:: EXERCISE INSTRUCTIONS ::
Across the entries below, work out how many lines contain "back". Please give the number only.

-- STORED DATA follows --

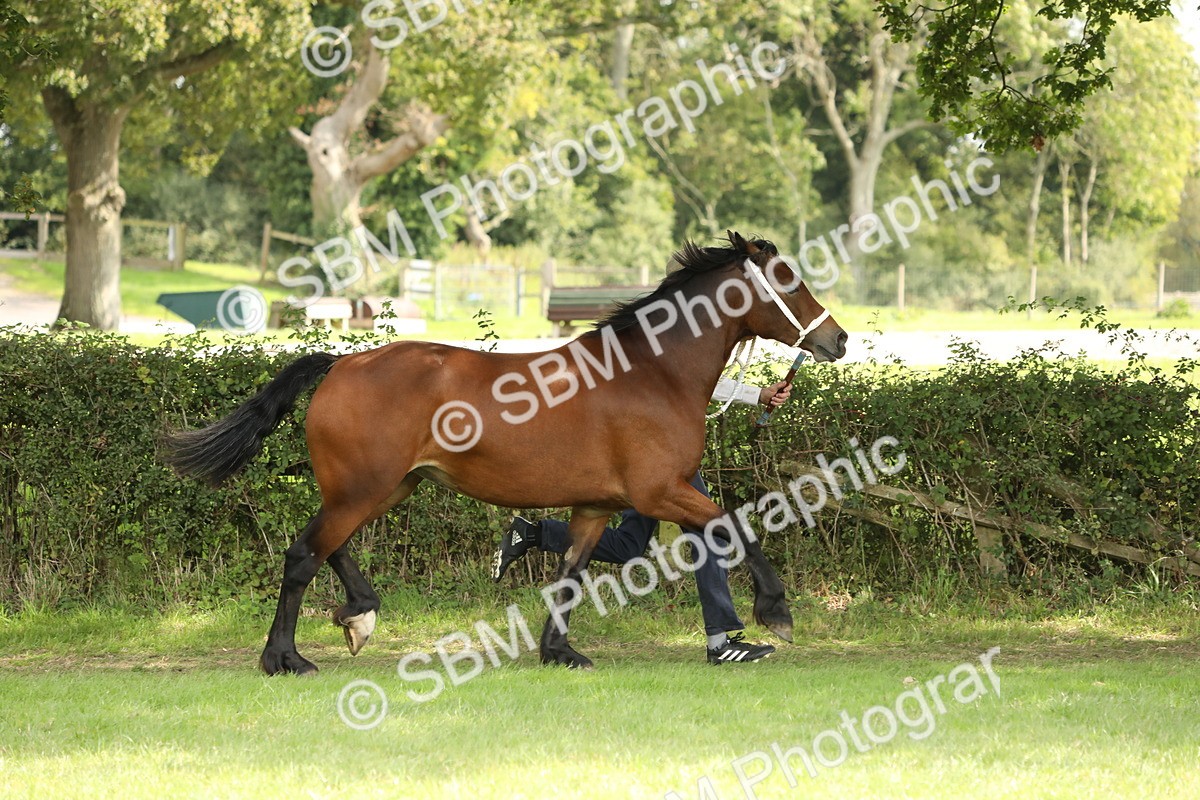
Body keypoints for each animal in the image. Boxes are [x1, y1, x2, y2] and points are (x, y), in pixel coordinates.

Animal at [164, 232, 848, 675]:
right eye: (787, 280)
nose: (838, 339)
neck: (652, 373)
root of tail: (341, 364)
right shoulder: (663, 491)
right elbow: (734, 526)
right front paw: (775, 612)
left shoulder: (596, 507)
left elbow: (570, 575)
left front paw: (559, 652)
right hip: (363, 488)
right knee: (304, 555)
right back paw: (285, 658)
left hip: (387, 487)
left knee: (328, 547)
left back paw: (359, 613)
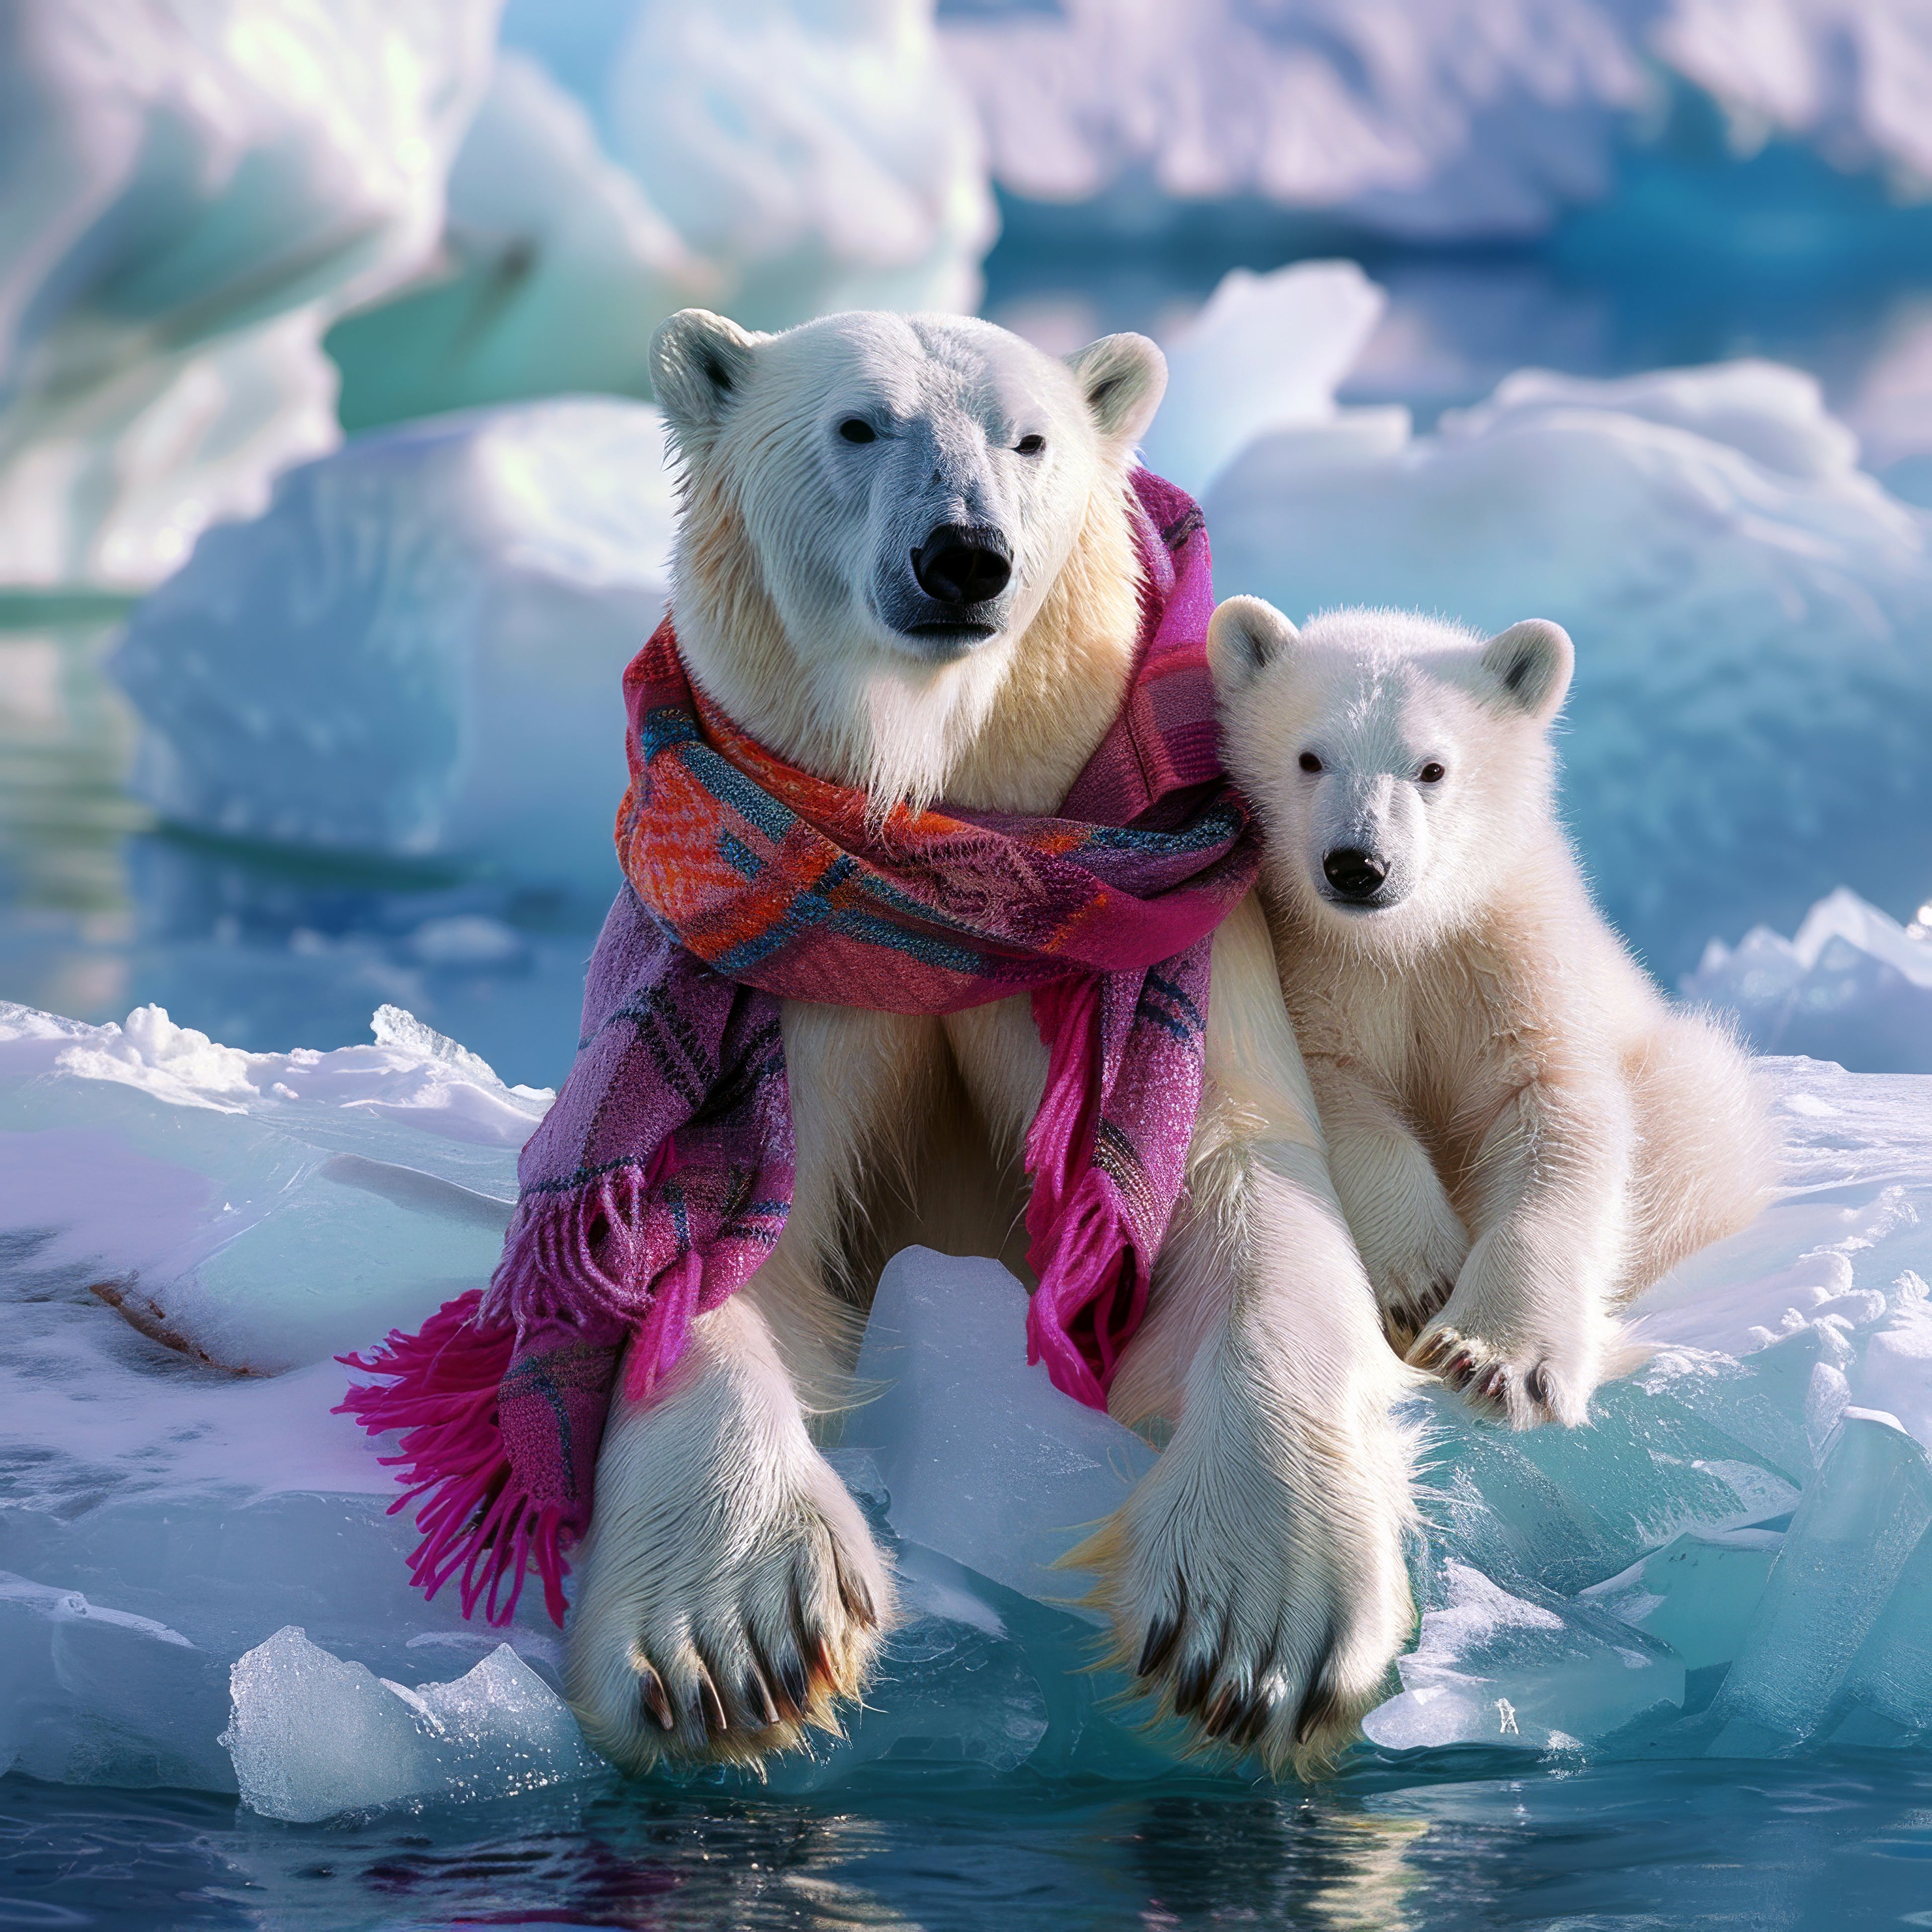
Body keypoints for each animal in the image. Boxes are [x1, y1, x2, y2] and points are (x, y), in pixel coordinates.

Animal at [560, 310, 1419, 1779]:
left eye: (1028, 438)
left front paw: (1253, 1626)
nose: (964, 554)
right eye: (859, 424)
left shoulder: (1159, 958)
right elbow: (714, 1237)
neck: (953, 840)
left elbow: (1238, 1185)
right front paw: (729, 1633)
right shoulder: (796, 992)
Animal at [1206, 598, 1775, 1428]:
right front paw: (1425, 1285)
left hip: (1682, 1089)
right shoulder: (1319, 968)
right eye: (1310, 758)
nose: (1358, 865)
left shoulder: (1509, 960)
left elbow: (1553, 1113)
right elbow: (1340, 1096)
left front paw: (1493, 1358)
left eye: (1432, 767)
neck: (1405, 940)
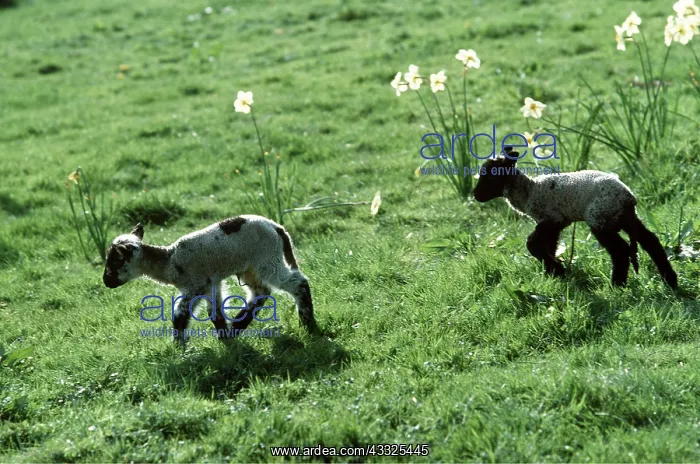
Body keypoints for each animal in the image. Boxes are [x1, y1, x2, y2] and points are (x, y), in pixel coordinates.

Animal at [102, 215, 317, 346]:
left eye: (114, 261)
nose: (106, 281)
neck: (169, 261)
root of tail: (277, 227)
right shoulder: (210, 284)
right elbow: (215, 313)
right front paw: (225, 340)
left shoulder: (194, 285)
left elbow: (179, 314)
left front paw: (178, 347)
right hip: (250, 267)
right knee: (261, 292)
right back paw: (236, 327)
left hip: (267, 258)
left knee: (298, 283)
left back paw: (308, 324)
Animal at [472, 148, 678, 289]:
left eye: (490, 176)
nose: (475, 195)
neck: (529, 191)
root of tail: (628, 197)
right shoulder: (557, 223)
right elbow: (550, 245)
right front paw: (554, 272)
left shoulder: (551, 218)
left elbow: (532, 244)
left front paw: (557, 269)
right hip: (625, 218)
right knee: (650, 240)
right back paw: (671, 280)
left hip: (600, 217)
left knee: (620, 250)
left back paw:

-- STORED DATA concluded --

:: TASK RESULT ::
6